[Stored data entries]
**********

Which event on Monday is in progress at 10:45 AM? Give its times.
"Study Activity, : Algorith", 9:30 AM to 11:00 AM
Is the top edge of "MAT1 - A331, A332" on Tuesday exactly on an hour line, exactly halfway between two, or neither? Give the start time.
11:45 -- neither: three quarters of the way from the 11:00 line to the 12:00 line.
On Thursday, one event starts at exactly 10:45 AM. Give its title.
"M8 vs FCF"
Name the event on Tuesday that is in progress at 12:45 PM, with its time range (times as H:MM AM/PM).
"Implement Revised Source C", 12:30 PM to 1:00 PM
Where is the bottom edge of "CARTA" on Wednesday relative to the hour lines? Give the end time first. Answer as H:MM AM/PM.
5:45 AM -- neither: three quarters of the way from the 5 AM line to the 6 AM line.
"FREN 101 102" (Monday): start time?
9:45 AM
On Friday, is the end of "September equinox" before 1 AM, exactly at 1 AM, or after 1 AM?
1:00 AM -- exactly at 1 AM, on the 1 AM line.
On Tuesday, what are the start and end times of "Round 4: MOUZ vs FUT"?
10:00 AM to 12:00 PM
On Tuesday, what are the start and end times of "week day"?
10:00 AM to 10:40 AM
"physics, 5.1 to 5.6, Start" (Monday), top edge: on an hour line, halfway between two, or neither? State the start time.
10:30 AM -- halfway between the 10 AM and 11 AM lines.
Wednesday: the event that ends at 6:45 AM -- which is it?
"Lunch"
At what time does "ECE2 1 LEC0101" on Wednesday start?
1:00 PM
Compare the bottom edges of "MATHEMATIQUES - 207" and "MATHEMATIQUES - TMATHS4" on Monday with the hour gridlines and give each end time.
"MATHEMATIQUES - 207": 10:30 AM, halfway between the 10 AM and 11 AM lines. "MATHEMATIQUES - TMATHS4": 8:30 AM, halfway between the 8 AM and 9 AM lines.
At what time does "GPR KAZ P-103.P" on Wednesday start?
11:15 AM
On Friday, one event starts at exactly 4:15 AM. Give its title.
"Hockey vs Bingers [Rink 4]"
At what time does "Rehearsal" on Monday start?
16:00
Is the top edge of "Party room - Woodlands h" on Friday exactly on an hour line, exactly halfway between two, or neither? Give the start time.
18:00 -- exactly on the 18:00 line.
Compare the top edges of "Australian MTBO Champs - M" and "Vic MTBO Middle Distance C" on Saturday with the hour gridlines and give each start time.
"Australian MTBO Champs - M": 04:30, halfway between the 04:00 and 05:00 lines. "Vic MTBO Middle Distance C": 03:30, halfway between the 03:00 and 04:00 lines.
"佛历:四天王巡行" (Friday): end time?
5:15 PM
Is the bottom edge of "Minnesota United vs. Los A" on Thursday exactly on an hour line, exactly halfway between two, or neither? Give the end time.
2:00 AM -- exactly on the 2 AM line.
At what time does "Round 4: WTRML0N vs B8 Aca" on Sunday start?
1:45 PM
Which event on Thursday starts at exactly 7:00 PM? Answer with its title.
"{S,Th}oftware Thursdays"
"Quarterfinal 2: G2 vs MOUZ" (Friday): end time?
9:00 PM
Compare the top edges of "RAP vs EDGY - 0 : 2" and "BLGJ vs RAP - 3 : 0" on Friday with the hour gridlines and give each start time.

**********

Reproduce the entire listing above verbatim, line for line.

Which event on Monday is in progress at 10:45 AM? Give its times.
"Study Activity, : Algorith", 9:30 AM to 11:00 AM
Is the top edge of "MAT1 - A331, A332" on Tuesday exactly on an hour line, exactly halfway between two, or neither? Give the start time.
11:45 -- neither: three quarters of the way from the 11:00 line to the 12:00 line.
On Thursday, one event starts at exactly 10:45 AM. Give its title.
"M8 vs FCF"
Name the event on Tuesday that is in progress at 12:45 PM, with its time range (times as H:MM AM/PM).
"Implement Revised Source C", 12:30 PM to 1:00 PM
Where is the bottom edge of "CARTA" on Wednesday relative to the hour lines? Give the end time first. Answer as H:MM AM/PM.
5:45 AM -- neither: three quarters of the way from the 5 AM line to the 6 AM line.
"FREN 101 102" (Monday): start time?
9:45 AM
On Friday, is the end of "September equinox" before 1 AM, exactly at 1 AM, or after 1 AM?
1:00 AM -- exactly at 1 AM, on the 1 AM line.
On Tuesday, what are the start and end times of "Round 4: MOUZ vs FUT"?
10:00 AM to 12:00 PM
On Tuesday, what are the start and end times of "week day"?
10:00 AM to 10:40 AM
"physics, 5.1 to 5.6, Start" (Monday), top edge: on an hour line, halfway between two, or neither? State the start time.
10:30 AM -- halfway between the 10 AM and 11 AM lines.
Wednesday: the event that ends at 6:45 AM -- which is it?
"Lunch"
At what time does "ECE2 1 LEC0101" on Wednesday start?
1:00 PM
Compare the bottom edges of "MATHEMATIQUES - 207" and "MATHEMATIQUES - TMATHS4" on Monday with the hour gridlines and give each end time.
"MATHEMATIQUES - 207": 10:30 AM, halfway between the 10 AM and 11 AM lines. "MATHEMATIQUES - TMATHS4": 8:30 AM, halfway between the 8 AM and 9 AM lines.
At what time does "GPR KAZ P-103.P" on Wednesday start?
11:15 AM
On Friday, one event starts at exactly 4:15 AM. Give its title.
"Hockey vs Bingers [Rink 4]"
At what time does "Rehearsal" on Monday start?
16:00
Is the top edge of "Party room - Woodlands h" on Friday exactly on an hour line, exactly halfway between two, or neither? Give the start time.
18:00 -- exactly on the 18:00 line.
Compare the top edges of "Australian MTBO Champs - M" and "Vic MTBO Middle Distance C" on Saturday with the hour gridlines and give each start time.
"Australian MTBO Champs - M": 04:30, halfway between the 04:00 and 05:00 lines. "Vic MTBO Middle Distance C": 03:30, halfway between the 03:00 and 04:00 lines.
"佛历:四天王巡行" (Friday): end time?
5:15 PM
Is the bottom edge of "Minnesota United vs. Los A" on Thursday exactly on an hour line, exactly halfway between two, or neither? Give the end time.
2:00 AM -- exactly on the 2 AM line.
At what time does "Round 4: WTRML0N vs B8 Aca" on Sunday start?
1:45 PM
Which event on Thursday starts at exactly 7:00 PM? Answer with its title.
"{S,Th}oftware Thursdays"
"Quarterfinal 2: G2 vs MOUZ" (Friday): end time?
9:00 PM
Compare the top edges of "RAP vs EDGY - 0 : 2" and "BLGJ vs RAP - 3 : 0" on Friday with the hour gridlines and give each start time.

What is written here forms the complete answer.